• **What you need to do**:
Examine the material below. Gather every line in which the string "Quick" appears.

• **Material to process**:
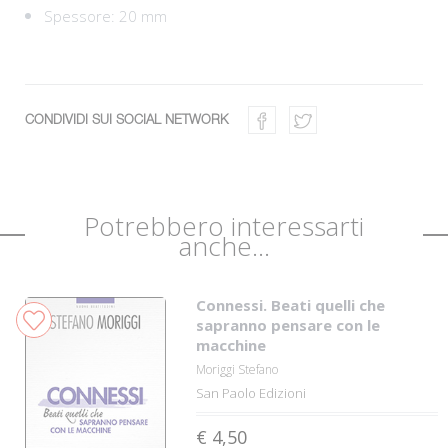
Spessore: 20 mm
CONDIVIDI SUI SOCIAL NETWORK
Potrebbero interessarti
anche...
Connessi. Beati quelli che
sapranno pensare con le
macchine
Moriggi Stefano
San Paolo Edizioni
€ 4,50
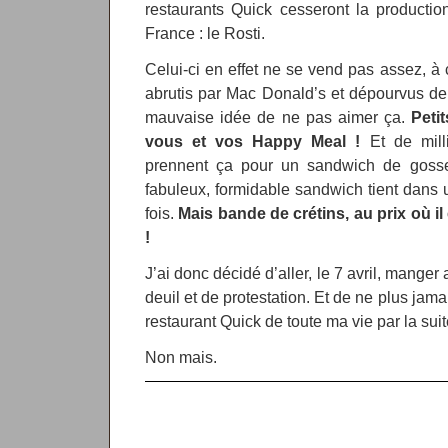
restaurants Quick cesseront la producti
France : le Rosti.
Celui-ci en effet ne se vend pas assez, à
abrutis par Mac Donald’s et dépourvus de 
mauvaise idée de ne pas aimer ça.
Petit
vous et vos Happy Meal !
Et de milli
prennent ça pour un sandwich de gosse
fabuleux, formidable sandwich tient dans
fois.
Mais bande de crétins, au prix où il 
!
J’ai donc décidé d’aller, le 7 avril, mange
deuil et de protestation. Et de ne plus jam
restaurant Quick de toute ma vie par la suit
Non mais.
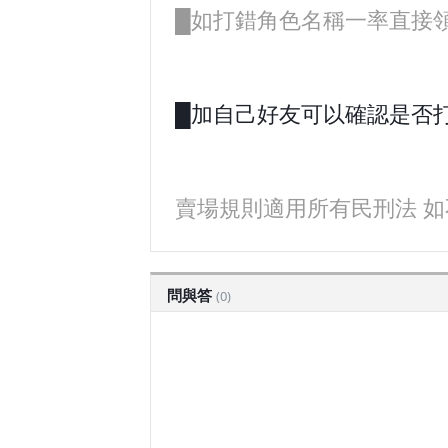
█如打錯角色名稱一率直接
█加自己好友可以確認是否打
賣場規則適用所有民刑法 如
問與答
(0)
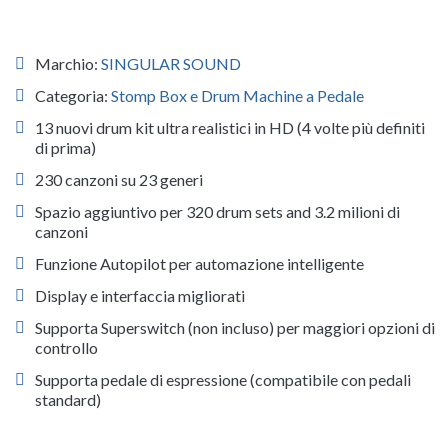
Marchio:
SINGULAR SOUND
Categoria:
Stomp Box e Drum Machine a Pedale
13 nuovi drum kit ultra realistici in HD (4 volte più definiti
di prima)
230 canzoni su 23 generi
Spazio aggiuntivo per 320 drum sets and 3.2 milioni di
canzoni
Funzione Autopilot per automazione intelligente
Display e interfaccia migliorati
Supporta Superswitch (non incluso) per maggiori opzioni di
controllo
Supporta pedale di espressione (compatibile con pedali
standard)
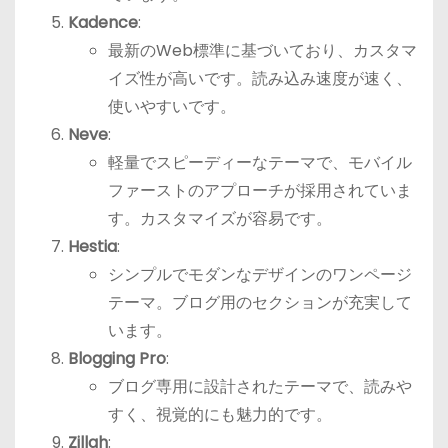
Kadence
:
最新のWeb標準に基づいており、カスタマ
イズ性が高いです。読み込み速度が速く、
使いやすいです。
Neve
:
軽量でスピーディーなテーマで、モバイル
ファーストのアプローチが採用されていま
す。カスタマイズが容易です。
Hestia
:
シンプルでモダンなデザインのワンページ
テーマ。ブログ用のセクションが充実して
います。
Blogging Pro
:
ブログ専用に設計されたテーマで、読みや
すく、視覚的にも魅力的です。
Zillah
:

--

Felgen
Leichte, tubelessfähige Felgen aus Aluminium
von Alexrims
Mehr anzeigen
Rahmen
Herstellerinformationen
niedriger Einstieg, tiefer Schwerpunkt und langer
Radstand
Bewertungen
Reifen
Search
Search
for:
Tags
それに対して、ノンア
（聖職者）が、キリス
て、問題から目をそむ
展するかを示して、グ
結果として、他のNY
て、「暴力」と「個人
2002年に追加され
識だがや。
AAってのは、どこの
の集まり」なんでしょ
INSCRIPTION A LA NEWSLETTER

* * *

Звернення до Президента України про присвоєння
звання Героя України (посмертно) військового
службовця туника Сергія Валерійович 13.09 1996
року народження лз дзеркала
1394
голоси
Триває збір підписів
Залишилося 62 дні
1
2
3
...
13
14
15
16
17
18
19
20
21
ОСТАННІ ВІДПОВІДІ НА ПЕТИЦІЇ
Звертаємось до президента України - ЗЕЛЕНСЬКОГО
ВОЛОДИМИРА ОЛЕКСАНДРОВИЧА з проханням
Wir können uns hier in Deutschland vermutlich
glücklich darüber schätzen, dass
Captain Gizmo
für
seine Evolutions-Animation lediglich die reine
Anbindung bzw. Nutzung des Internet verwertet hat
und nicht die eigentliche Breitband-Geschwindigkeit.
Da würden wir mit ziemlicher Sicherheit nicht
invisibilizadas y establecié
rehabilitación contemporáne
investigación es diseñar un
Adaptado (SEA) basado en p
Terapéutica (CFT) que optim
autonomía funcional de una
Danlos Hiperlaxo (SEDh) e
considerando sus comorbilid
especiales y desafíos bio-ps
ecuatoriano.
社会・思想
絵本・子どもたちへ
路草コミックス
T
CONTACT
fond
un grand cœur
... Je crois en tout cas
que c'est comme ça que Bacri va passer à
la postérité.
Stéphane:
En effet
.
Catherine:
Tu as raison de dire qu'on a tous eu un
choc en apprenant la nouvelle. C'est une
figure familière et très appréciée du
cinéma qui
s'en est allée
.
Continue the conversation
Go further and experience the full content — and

• **Output of the exercise**:
restaurants Quick cesseront la producti
restaurant Quick de toute ma vie par la suit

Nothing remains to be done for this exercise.